Change happens because people talk. Conversation is the work that people must do to change. The problem is, most leaders forget that their role is to create forums where people can talk about their work, ask what could be improved, and listen to their suggestions. Without this conversation, change is not possible.
What are some of the characteristics of these forums?
First, they are honest. There’s no penalty for speaking your mind or challenging the status quo.
Second, the discussion is data driven. While people are free to speak their minds, they are challenged to explain their reasoning and the data that supports their conclusions.
Third, it’s grounded in the idea that the conversation shouldn’t be about the work.
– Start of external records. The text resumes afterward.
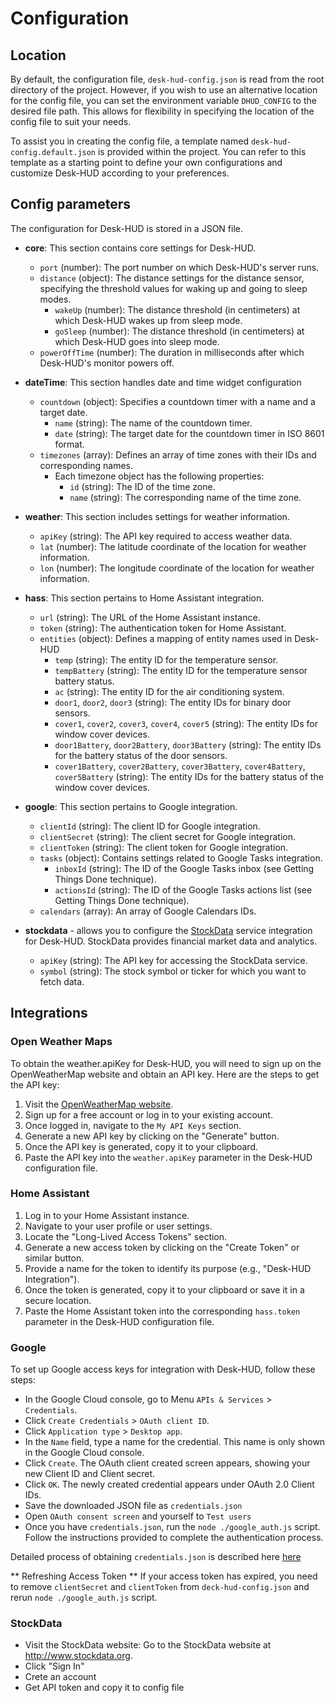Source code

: # Configuration

## Location

By default, the configuration file, `desk-hud-config.json` is read from the root directory of the project. However, if you wish to use an alternative location for the config file, you can set the environment variable `DHUD_CONFIG` to the desired file path. This allows for flexibility in specifying the location of the config file to suit your needs. 

To assist you in creating the config file, a template named `desk-hud-config.default.json` is provided within the project. You can refer to this template as a starting point to define your own configurations and customize Desk-HUD according to your preferences.

## Config parameters

The configuration for Desk-HUD is stored in a JSON file.

- **core**: This section contains core settings for Desk-HUD.
  - `port` (number): The port number on which Desk-HUD's server runs.
  - `distance` (object): The distance settings for the distance sensor, specifying the threshold values for waking up and going to sleep modes.
    - `wakeUp` (number): The distance threshold (in centimeters) at which Desk-HUD wakes up from sleep mode.
    - `goSleep` (number): The distance threshold (in centimeters) at which Desk-HUD goes into sleep mode.
  - `powerOffTime` (number): The duration in milliseconds after which Desk-HUD's monitor powers off.

- **dateTime**: This section handles date and time widget configuration
  - `countdown` (object): Specifies a countdown timer with a name and a target date.
    - `name` (string): The name of the countdown timer.
    - `date` (string): The target date for the countdown timer in ISO 8601 format.
  - `timezones` (array): Defines an array of time zones with their IDs and corresponding names.
    - Each timezone object has the following properties:
      - `id` (string): The ID of the time zone.
      - `name` (string): The corresponding name of the time zone.

- **weather**: This section includes settings for weather information.
  - `apiKey` (string): The API key required to access weather data.
  - `lat` (number): The latitude coordinate of the location for weather information.
  - `lon` (number): The longitude coordinate of the location for weather information.

- **hass**: This section pertains to Home Assistant integration.
  - `url` (string): The URL of the Home Assistant instance.
  - `token` (string): The authentication token for Home Assistant.
  - `entities` (object): Defines a mapping of entity names used in Desk-HUD
    - `temp` (string): The entity ID for the temperature sensor.
    - `tempBattery` (string): The entity ID for the temperature sensor battery status.
    - `ac` (string): The entity ID for the air conditioning system.
    - `door1`, `door2`, `door3` (string): The entity IDs for binary door sensors.
    - `cover1`, `cover2`, `cover3`, `cover4`, `cover5` (string): The entity IDs for window cover devices.
    - `door1Battery`, `door2Battery`, `door3Battery` (string): The entity IDs for the battery status of the door sensors.
    - `cover1Battery`, `cover2Battery`, `cover3Battery`, `cover4Battery`, `cover5Battery` (string): The entity IDs for the battery status of the window cover devices.

- **google**: This section pertains to Google integration.
  - `clientId` (string): The client ID for Google integration.
  - `clientSecret` (string): The client secret for Google integration.
  - `clientToken` (string): The client token for Google integration.
  - `tasks` (object): Contains settings related to Google Tasks integration.
    - `inboxId` (string): The ID of the Google Tasks inbox (see Getting Things Done technique).
    - `actionsId` (string): The ID of the Google Tasks actions list (see Getting Things Done technique).
  - `calendars` (array): An array of Google Calendars IDs.

- **stockdata** - allows you to configure the [StockData](http://www.stockdata.org) service integration for Desk-HUD. StockData provides financial market data and analytics.
  - `apiKey` (string): The API key for accessing the StockData service.
  - `symbol` (string): The stock symbol or ticker for which you want to fetch data. 


## Integrations

### Open Weather Maps

To obtain the weather.apiKey for Desk-HUD, you will need to sign up on the OpenWeatherMap website and obtain an API key. Here are the steps to get the API key:

1. Visit the [OpenWeatherMap website](https://openweathermap.org/).
2. Sign up for a free account or log in to your existing account.
3. Once logged in, navigate to the `My API Keys` section.
4. Generate a new API key by clicking on the "Generate" button.
5. Once the API key is generated, copy it to your clipboard.
6. Paste the API key into the `weather.apiKey` parameter in the Desk-HUD configuration file.

### Home Assistant

1. Log in to your Home Assistant instance.
2. Navigate to your user profile or user settings.
3. Locate the "Long-Lived Access Tokens" section.
4. Generate a new access token by clicking on the "Create Token" or similar button.
5. Provide a name for the token to identify its purpose (e.g., "Desk-HUD Integration").
6. Once the token is generated, copy it to your clipboard or save it in a secure location.
7. Paste the Home Assistant token into the corresponding `hass.token` parameter in the Desk-HUD configuration file.

### Google

To set up Google access keys for integration with Desk-HUD, follow these steps:

- In the Google Cloud console, go to Menu `APIs & Services` > `Credentials`.
- Click `Create Credentials` > `OAuth client ID`.
- Click `Application type` > `Desktop app`.
- In the `Name` field, type a name for the credential. This name is only shown in the Google Cloud console.
- Click `Create`. The OAuth client created screen appears, showing your new Client ID and Client secret.
- Click `OK`. The newly created credential appears under OAuth 2.0 Client IDs.
- Save the downloaded JSON file as `credentials.json`
- Open `OAuth consent screen` and yourself to `Test users`
- Once you have `credentials.json`, run the `node ./google_auth.js` script. Follow the instructions provided to complete the authentication process.

Detailed process of obtaining `credentials.json` is described here [here](https://developers.google.com/tasks/quickstart/nodejs)

** Refreshing Access Token **
If your access token has expired, you need to remove `clientSecret` and `clientToken` from `deck-hud-config.json` and rerun `node ./google_auth.js` script.

### StockData

- Visit the StockData website: Go to the StockData website at http://www.stockdata.org.
- Click "Sign In"
- Crete an account
- Get API token and copy it to config file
The conversation is the work. From talking comes real change.
This failure to engage people in real, honest conversation saps the creative energy of organizations. It leaves people feeling frustrated. Managers pull out their hair, wondering why trust is low and innovation nonexistent. The answer is simple: the organization’s leaders have failed to create the type of engagement that inspires people to learn and pour their best selves into their work.
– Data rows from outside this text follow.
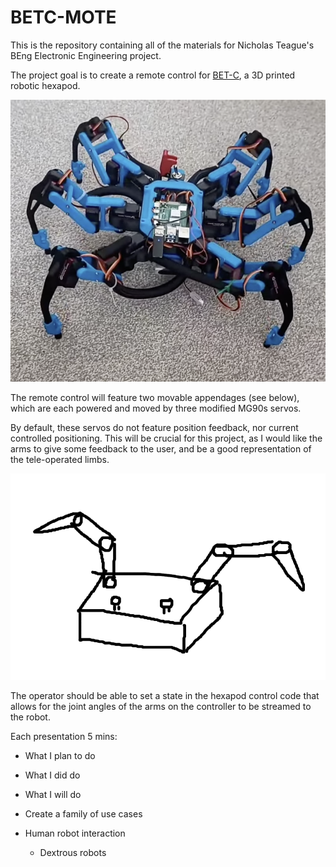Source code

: # BETC-MOTE

This is the repository containing all of the materials for Nicholas Teague's BEng Electronic Engineering project.

The project goal is to create a remote control for [BET-C](https://www.youtube.com/shorts/a6D3gN4XMFY), a 3D printed robotic hexapod.

![alt text](imgs/hexapod.png)

The remote control will feature two movable appendages (see below), which are each powered and moved by three modified MG90s servos.

By default, these servos do not feature position feedback, nor current controlled positioning. This will be crucial for this project, as I would like the arms to give some feedback to the user, and be a good representation of the tele-operated limbs.

![alt text](imgs/controllersketch.png)

The operator should be able to set a state in the hexapod control code that allows for the joint angles of the arms on the controller to be streamed to the robot.

Each presentation 5 mins:

- What I plan to do
- What I did do
- What I will do

- Create a family of use cases
- Human robot interaction
  - Dextrous robots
A certain type of manager squelches conversation almost by instinct. They operate out of a need to dominate and direct. They try to coerce behavior. They’ll tell people they want to see a 5 percent increase in quality, or a 10 percent increase in output, without creating forums in which people can talk about how well the system itself is working, identify problems, and suggest solutions. These kinds of managers nearly always come up short—and their organizations with them.
Honest, open engagement is crucial to building a high-performing organization. A good leader understands this and creates conversational forums that embolden people to change.